The Turnbull Government has serious questions to answer about their apparent special treatment for the big banks ahead of a public inquiry designed to scrutinise their practices and bury the need for a Royal Commission into Australia’s financial services sector.

The Government has given the inside lane to their best friends, the big banks, by allowing them to choose the dates they will appear before the public inquiry before the inquiry was even established.

This is nothing but a stitch-up by a government and a Prime Minister that will do anything to avoid a Royal Commission into the banking and financial services sector.

Bringing the banks to Canberra for a one-day hearing, in the middle of the school holidays, at a prearranged time is not what we need to get to the heart of the issues in the banking and financial services sector.

The dates for the inquiry have been set without the input of committee MPs. This was done in secret and in partnership with the banks.

The Government must reveal why they thought it appropriate to allow the banks to dictate terms of the public enquiry.

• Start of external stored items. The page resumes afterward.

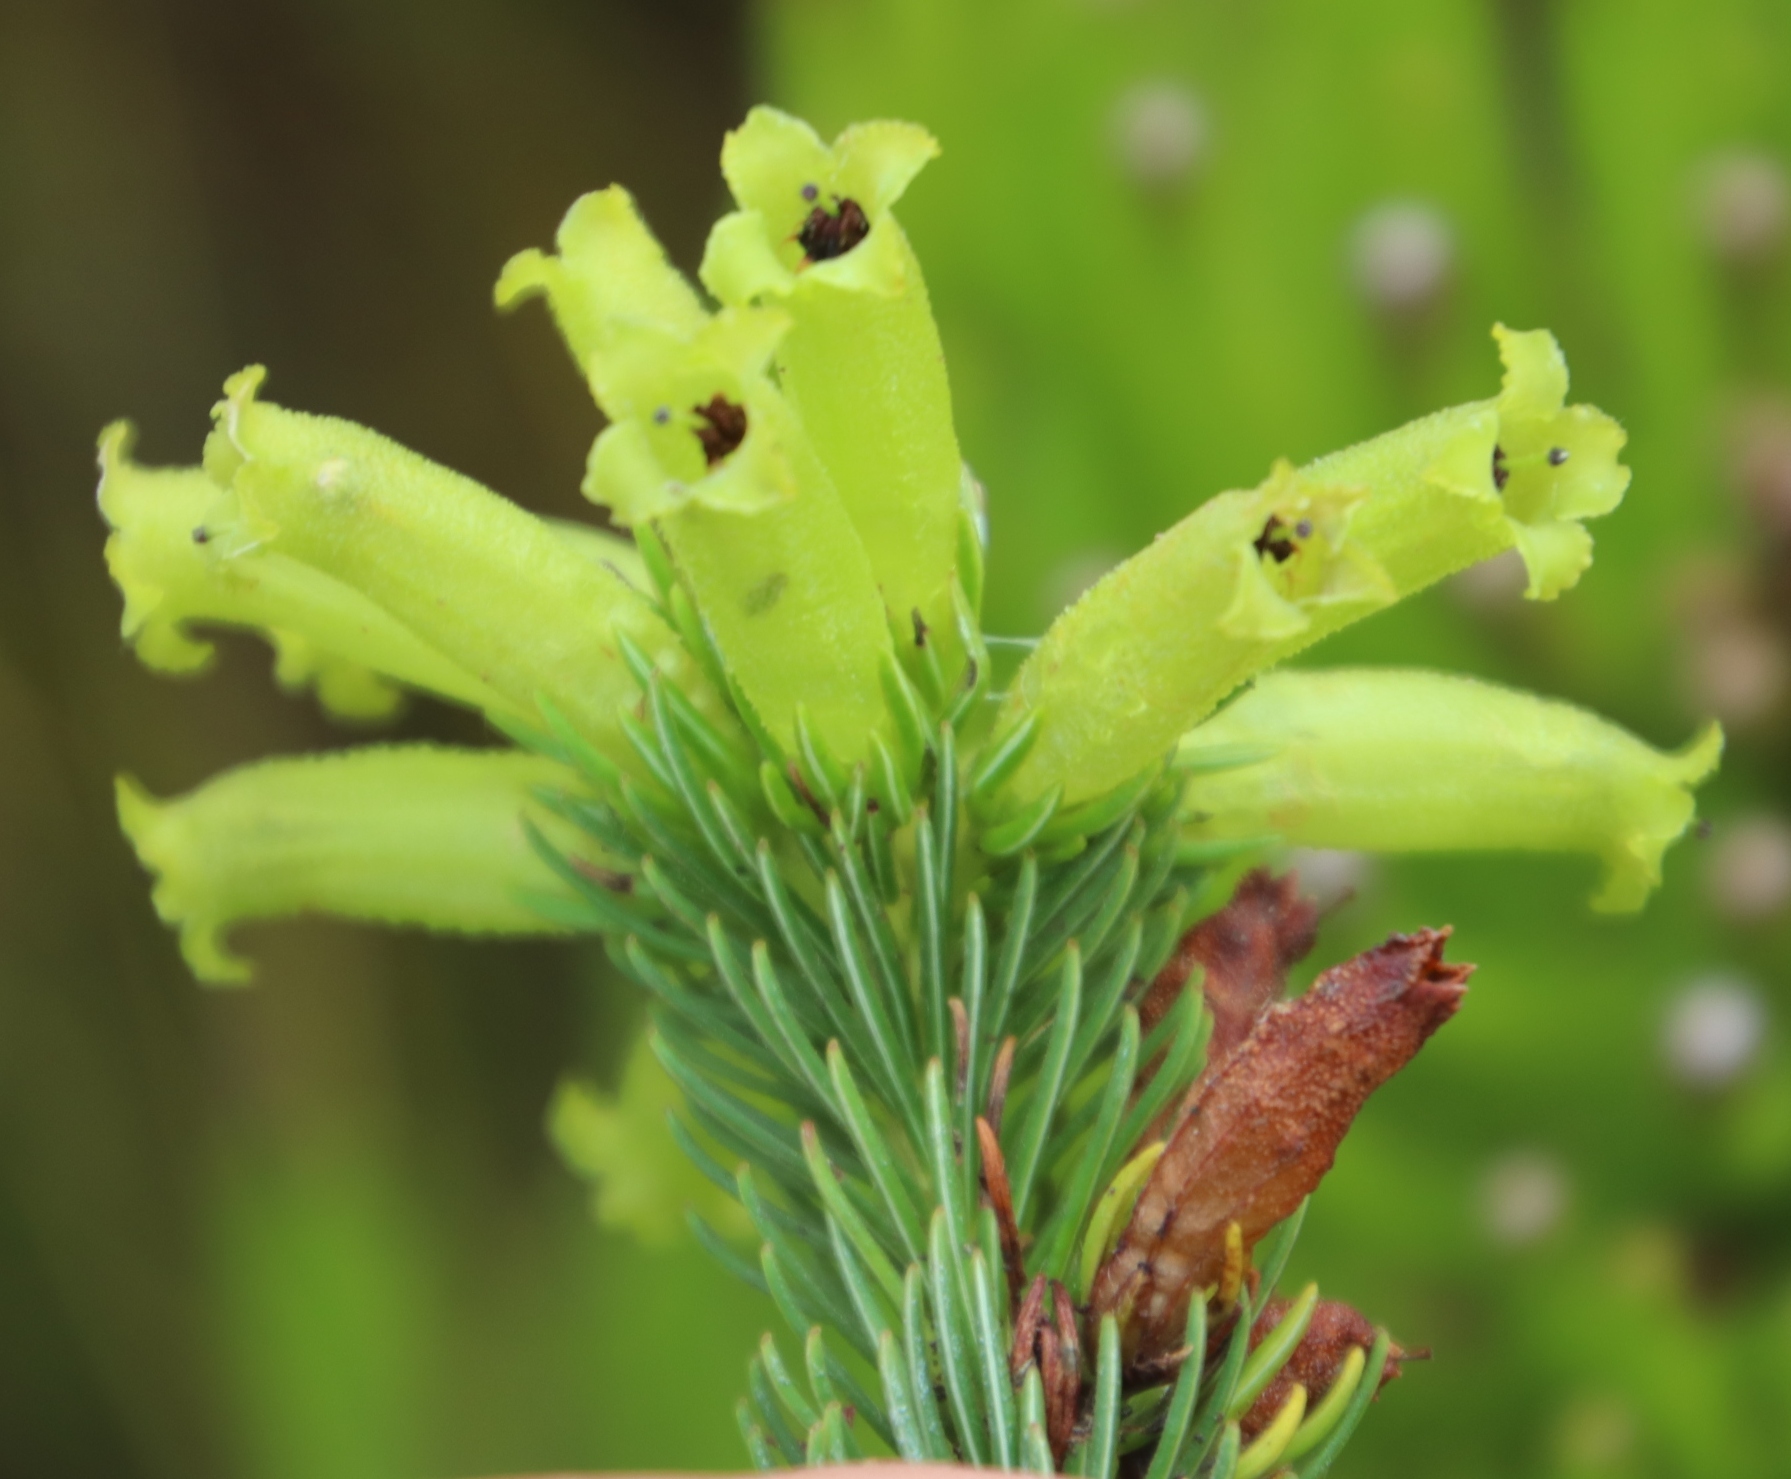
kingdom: Plantae
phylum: Tracheophyta
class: Magnoliopsida
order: Ericales
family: Ericaceae
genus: Erica
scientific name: Erica viscaria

The inquiry hasn’t even started and already the Government is giving the banks special treatment. The Turnbull Government must answer the following questions:

  • When did they first approach the banks about possible dates? 
  • On whose direction did they do so given the Committee was not established until last night?
  • Did Government representatives specifically offer to hold the hearings outside of a parliamentary sitting week? 
  • Did any Government MP on the committee speak with the Treasurer or his office about hearing dates for bank executives prior to the committee finalising the timetable?
  • What correspondence has passed backwards and forwards, and will it be publically released?

Yet again, the Turnbull Government is bending over backwards to help the big banks. This is further proof that they are desperate to protect the banks from a Royal Commission.

Labor will not stop pushing for a Royal Commission because we know that this is the only way to hold the sector accountable for what has happened in the past, and to stop these scandals from happening in the future.